The Language of Rioting

Overnight rioting “erupted” in Baltimore on Monday after the funeral of 25-year-old Freddie Gray. Gray passed a week after a “mysterious” encounter with the Baltimore Police Department (the ones infamously noted here for their impeccably “Happy” service towards their citizens) that resulted in a fatal spinal cord injury. Except, here’s the thing… Gray’s death was anything but mysterious. There is absolutely nothing mysterious about it, except for the reason Gray was stopped by police in the first place and why police seem so baffled with their explanations. Without knowing exactly what happened, we know exactly what happened insofar as we can say that an “arrest” even after a chase should not result in a severed spine.

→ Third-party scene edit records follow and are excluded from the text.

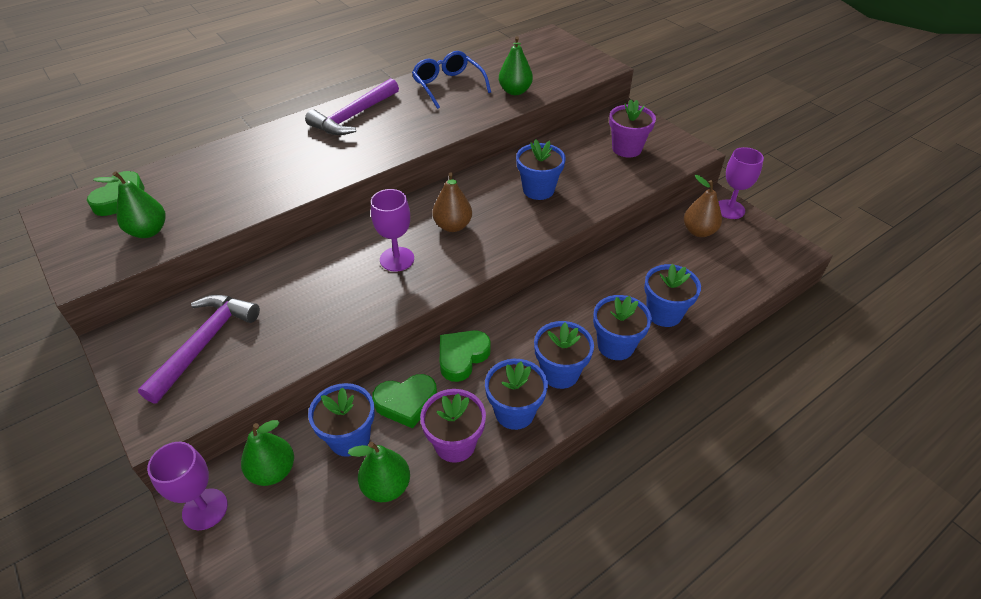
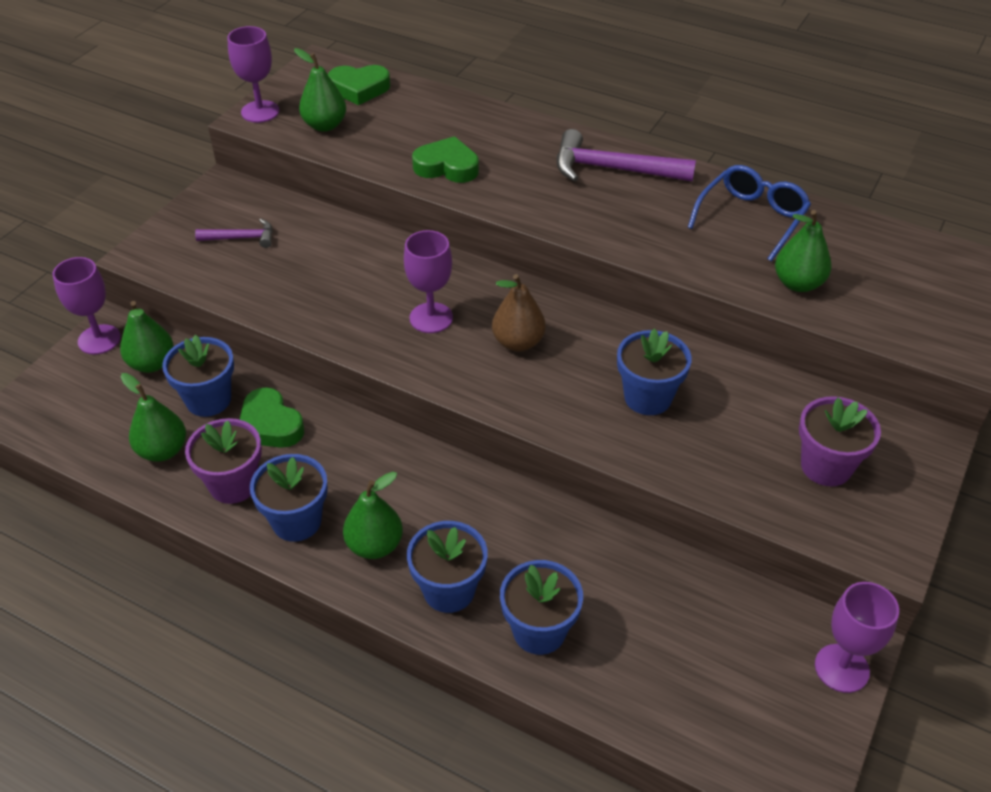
camera: 65 degrees right, 0 degrees up
purple hammer [138,295,260,404] -> purple hammer [195,219,273,248], size x0.55
green heart [440,330,491,382] -> green heart moved to [412,136,479,183]
blue flower pot [534,321,594,389] -> green pear [343,472,403,559]
brown pear [684,175,722,237] -> none
none -> purple goblet [227,26,279,123]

Similarly, news outlets such as The Baltimore Sun, NBC,  and the Wall Street Journal reported the “erupting” violence, but “erupt” and all of its attendant derivatives are also inadequate to describe the events in Baltimore. According to the Oxford English Dictionary, some definitions of “erupt” are as follows:

1.3 break out or burst forth suddenly and dramatically; 1.4 give vent to anger, enthusiasm, amusement, or other feelings in a sudden and noisy way

Embedded within these definitions are the implication of randomness and spontaneity, a complete disconnect from the underlying structural and historical context of the city. The rioting in Baltimore last night was neither random nor spontaneous. In fact, one can argue that quite the opposite is true. After decades of marginalization and oppression through divestment and economic neglect, disenfranchisement through mass incarceration, police brutality, and just generally being failed by policy choices at the city and state level, it is completely predictable that riots result.

Even if we were to think about “erupt” in its volcanic context – “1.2 explode with with and noise resembling an active volcano –  riots are not volcanoes. Especially not riots in response to injustice and oppression. A volcanic eruption is unpreventable. Systematic oppression, racism, and police brutality are, arguably, completely preventable.

Justice for Freddie Gray is an example of one issue (read: police brutality) in a system full of conflated issues. Focusing on the rioting, which is a symptom and not the cause, is a distraction from the diseased system that is systemic and institutionalized oppression of minorities, the poor, and youth in the United States.

I have said it before and will say it again. Rioting is the language of an unheard people. You may not speak it, but you will understand.